You check the light diffuser section at lowes or home depot?


----------



## Frank H (Nov 3, 2005)

buy some leca balls also known as hydroton. You can find it at your local hydroponic store, or online at a few of our site sponsors (Jungle Box Online - Frogs, Vivarium Supplies, Feeders and Tropical Plants has some). It is a light weight alternative to rocks.


----------



## Kaity (Sep 18, 2010)

kinison said:


> You check the light diffuser section at lowes or home depot?


I looked at Home Depot and they had no idea what I was talking about. I just looked on Lowes website and cant find it either. Do they call it something I'm not thinking of?


----------



## Okapi (Oct 12, 2007)

Try a hardware store in nearby city. Use google earth or mapquest or something to find another home depot or lowes or whatever nearby.

If worst comes to worst, you could try using under gravel filter plates from a pet store.


----------



## Kaity (Sep 18, 2010)

I have hydroballs but wanted the black rock look showing on the outside. Maybe I would build a "retaining wall" about 2" shorted in either direction and fill it with hydroballs and the outside with the black rock.


----------



## tclipse (Sep 19, 2009)

ask for light louvre @ home depot. it's in the same section as the plastic covers that go over the fluorescent lights in schools and other big buildings.


----------



## Frank H (Nov 3, 2005)

Dang. After searching for far too long (like 20 minutes I wont ever get back haha) at home depot and lowes I think I finally found the 'eggcrate' or light diffuser. Shop OPTIX 47-3/4" x 23-3/4" Clear Ceiling Light Panel at Lowes.com

From the picture it looks like it, but not absolutely sure thats it. 

It might be in the ceiling panel section but usually in the light diffuser section next to the fluorescent shop lights.


----------



## VenomR00 (Apr 23, 2010)

At home Depot it is found next to the glass/plexiglass sections OR the insulation for some reason. Lowes Lighting OR plexiglass section =P I go there alot.


----------



## Kaity (Sep 18, 2010)

Hmmm...i never looked by the glass/plexi section. I will go tomorrow. Thanks for the tip!


----------



## JeffP (Mar 2, 2010)

When I've found it, it's not anywhere near the lights.

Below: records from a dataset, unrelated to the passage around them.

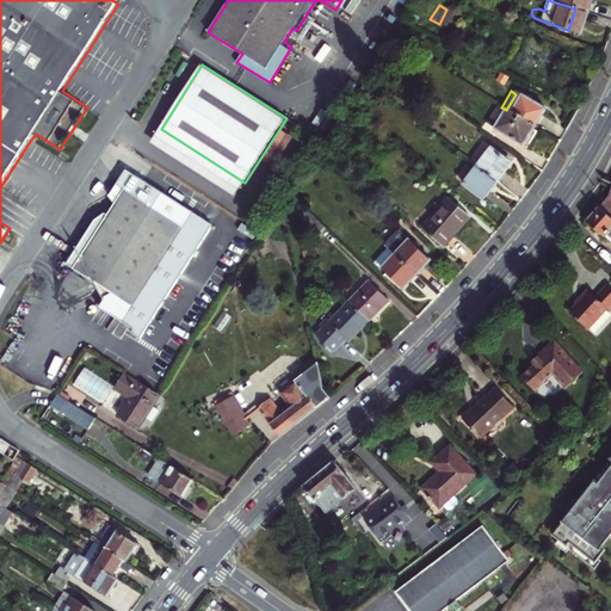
[(535,117),(539,109),(516,94),(506,110),(530,124),(535,117)]
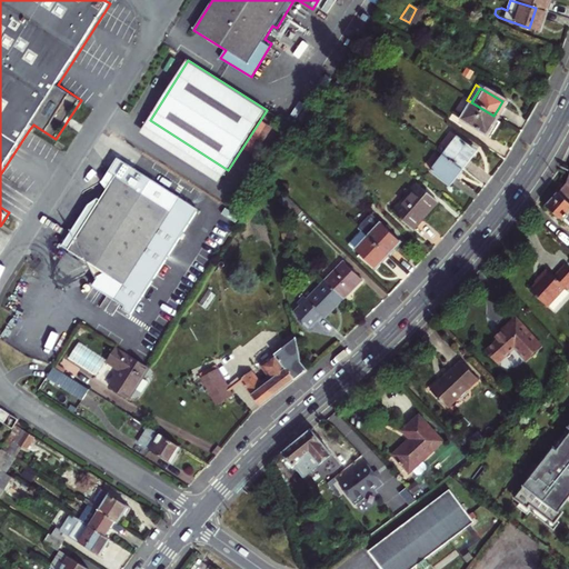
[(456,119),(481,136),(487,126),(493,116),(471,102),(467,100),(456,119)]
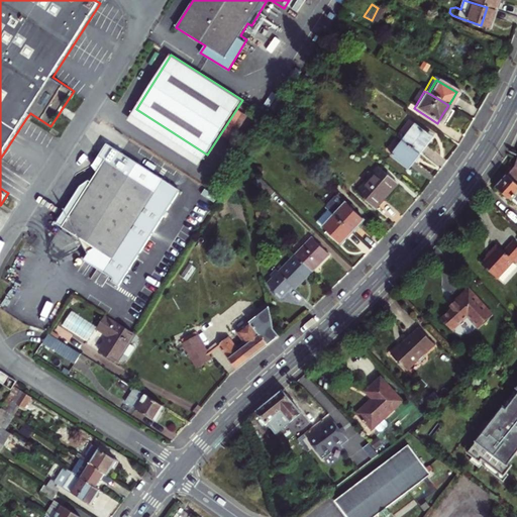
[(207,154),(136,109),(132,115),(204,161),(207,154)]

It's actually in the "drop ceiling" section which is at the other end of the store near the insulation and lumber.


----------



## GhostRidr (Mar 24, 2009)

I was in the lighting section at Lowes looking unsuccessfully for eggcrate when an associate stopped to help. It wasn't until I pointed at the very lights they had hanging in the store that he understood what I was looking for, and then it turned out they were all the way in the back, nowhere near lighting.


----------



## kinison (Jul 1, 2010)

When I made my first false bottom and went to Lowes and Home Depot they had no idea what i was talking about. The are actually "light diffusers." You will find them in the light diffuser section and/or drop ceiling section. The ones I buy are called "Egg Crate Lighting Diffuser."


----------



## kadaan (Aug 18, 2010)

I also had a hard time finding it (maybe someone should make a 'common parts and where to find them' thread?)

The first trip I asked for egg-crate and described it, and he had no idea what I was talking about. The second trip (after learning it was used as a fluorescent light diffuser) I looked in the lighting section and asked another employee, but no luck. Third trip (after reading and searching more) I finally found them as others have described; way in the back towards the lumber where the insulation paneling is.

Currently I'm having issues finding the silicone Type I, Home Depot and Lowes only have Type II in squeeze tubes and Type I only in the large cylinders that require the metal gun thing to use.


----------



## DizzyD (Sep 19, 2006)

it's over by the flourescent lights, ya know the 4 footers and such. Industrial lighting section. trust me...


----------



## Kaity (Sep 18, 2010)

I found them! As you guys said they were in the Electrical dept! This was also at a bigger Home Depot than the one I usually go to so maybe mine just doesn't carry them. Thanks to everyone for the info.


----------



## startjumpingship (Jan 19, 2010)

For anyone looking for "egg crate"
Buy Lighting Diffusers and Panels


----------



## RMB (Nov 26, 2009)

Cool, that place has it in black, that would look so much better.


----------